§ ABOUT THIS EXERCISE:
Which lines run from the line with "Faça um donativo" through the line with "периодов интенсивной нагрузки" in the entries below? Print them exactly, both ends included, and nothing more.
-- MATERIALS PROVIDED follows --
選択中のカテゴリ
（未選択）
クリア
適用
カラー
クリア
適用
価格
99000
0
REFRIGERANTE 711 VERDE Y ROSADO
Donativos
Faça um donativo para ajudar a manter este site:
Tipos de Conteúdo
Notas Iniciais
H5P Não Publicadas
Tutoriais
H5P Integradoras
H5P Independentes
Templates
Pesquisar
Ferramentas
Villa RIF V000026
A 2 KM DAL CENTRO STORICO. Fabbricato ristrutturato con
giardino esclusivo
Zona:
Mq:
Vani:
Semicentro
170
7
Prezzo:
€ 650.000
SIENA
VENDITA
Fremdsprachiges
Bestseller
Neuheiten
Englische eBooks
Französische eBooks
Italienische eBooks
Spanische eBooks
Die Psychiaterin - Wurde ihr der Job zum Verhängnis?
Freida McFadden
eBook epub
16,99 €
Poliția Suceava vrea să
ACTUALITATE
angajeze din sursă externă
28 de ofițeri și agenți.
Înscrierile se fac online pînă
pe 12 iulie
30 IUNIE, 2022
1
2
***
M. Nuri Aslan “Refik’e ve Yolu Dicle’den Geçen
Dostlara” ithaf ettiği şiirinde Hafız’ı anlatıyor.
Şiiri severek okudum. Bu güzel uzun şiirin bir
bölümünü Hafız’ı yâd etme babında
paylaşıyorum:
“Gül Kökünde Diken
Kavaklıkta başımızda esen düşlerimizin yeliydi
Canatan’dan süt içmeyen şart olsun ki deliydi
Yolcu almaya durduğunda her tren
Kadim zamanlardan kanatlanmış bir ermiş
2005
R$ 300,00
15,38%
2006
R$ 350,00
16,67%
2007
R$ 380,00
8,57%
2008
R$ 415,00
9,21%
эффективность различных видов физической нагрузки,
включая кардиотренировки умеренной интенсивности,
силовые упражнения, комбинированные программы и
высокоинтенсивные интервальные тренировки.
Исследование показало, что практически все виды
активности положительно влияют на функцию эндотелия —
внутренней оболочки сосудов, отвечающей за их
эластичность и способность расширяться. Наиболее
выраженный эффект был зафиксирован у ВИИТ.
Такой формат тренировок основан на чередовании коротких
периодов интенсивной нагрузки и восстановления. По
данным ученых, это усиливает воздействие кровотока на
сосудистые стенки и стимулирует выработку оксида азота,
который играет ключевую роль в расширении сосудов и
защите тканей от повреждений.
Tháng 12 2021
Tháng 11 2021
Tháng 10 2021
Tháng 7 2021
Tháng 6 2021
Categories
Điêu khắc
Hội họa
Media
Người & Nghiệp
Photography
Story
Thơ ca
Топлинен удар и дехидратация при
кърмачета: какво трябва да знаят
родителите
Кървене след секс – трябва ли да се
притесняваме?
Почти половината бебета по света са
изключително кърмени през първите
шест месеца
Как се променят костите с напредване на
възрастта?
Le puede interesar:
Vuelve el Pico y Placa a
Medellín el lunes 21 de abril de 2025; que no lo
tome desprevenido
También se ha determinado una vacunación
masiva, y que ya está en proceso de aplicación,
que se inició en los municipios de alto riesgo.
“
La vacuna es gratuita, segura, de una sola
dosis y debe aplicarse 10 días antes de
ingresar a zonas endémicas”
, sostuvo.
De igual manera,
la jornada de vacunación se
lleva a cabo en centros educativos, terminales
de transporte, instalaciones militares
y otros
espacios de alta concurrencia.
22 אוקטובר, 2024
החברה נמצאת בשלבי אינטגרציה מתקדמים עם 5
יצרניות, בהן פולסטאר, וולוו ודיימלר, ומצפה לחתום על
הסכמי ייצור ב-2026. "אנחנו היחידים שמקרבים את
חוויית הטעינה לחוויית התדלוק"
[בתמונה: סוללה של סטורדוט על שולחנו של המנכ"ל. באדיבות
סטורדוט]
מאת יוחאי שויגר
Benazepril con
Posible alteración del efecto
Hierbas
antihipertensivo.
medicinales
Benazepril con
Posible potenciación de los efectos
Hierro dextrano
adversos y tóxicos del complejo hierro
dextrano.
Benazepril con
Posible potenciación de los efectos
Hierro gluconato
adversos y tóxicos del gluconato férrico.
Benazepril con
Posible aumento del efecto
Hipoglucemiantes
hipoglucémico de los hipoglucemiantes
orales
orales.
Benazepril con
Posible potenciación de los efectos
-- MATERIALS PROVIDED concluded --
§ YOUR SOLUTION:
Faça um donativo para ajudar a manter este site:
Tipos de Conteúdo
Notas Iniciais
H5P Não Publicadas
Tutoriais
H5P Integradoras
H5P Independentes
Templates
Pesquisar
Ferramentas
Villa RIF V000026
A 2 KM DAL CENTRO STORICO. Fabbricato ristrutturato con
giardino esclusivo
Zona:
Mq:
Vani:
Semicentro
170
7
Prezzo:
€ 650.000
SIENA
VENDITA
Fremdsprachiges
Bestseller
Neuheiten
Englische eBooks
Französische eBooks
Italienische eBooks
Spanische eBooks
Die Psychiaterin - Wurde ihr der Job zum Verhängnis?
Freida McFadden
eBook epub
16,99 €
Poliția Suceava vrea să
ACTUALITATE
angajeze din sursă externă
28 de ofițeri și agenți.
Înscrierile se fac online pînă
pe 12 iulie
30 IUNIE, 2022
1
2
***
M. Nuri Aslan “Refik’e ve Yolu Dicle’den Geçen
Dostlara” ithaf ettiği şiirinde Hafız’ı anlatıyor.
Şiiri severek okudum. Bu güzel uzun şiirin bir
bölümünü Hafız’ı yâd etme babında
paylaşıyorum:
“Gül Kökünde Diken
Kavaklıkta başımızda esen düşlerimizin yeliydi
Canatan’dan süt içmeyen şart olsun ki deliydi
Yolcu almaya durduğunda her tren
Kadim zamanlardan kanatlanmış bir ermiş
2005
R$ 300,00
15,38%
2006
R$ 350,00
16,67%
2007
R$ 380,00
8,57%
2008
R$ 415,00
9,21%
эффективность различных видов физической нагрузки,
включая кардиотренировки умеренной интенсивности,
силовые упражнения, комбинированные программы и
высокоинтенсивные интервальные тренировки.
Исследование показало, что практически все виды
активности положительно влияют на функцию эндотелия —
внутренней оболочки сосудов, отвечающей за их
эластичность и способность расширяться. Наиболее
выраженный эффект был зафиксирован у ВИИТ.
Такой формат тренировок основан на чередовании коротких
периодов интенсивной нагрузки и восстановления. По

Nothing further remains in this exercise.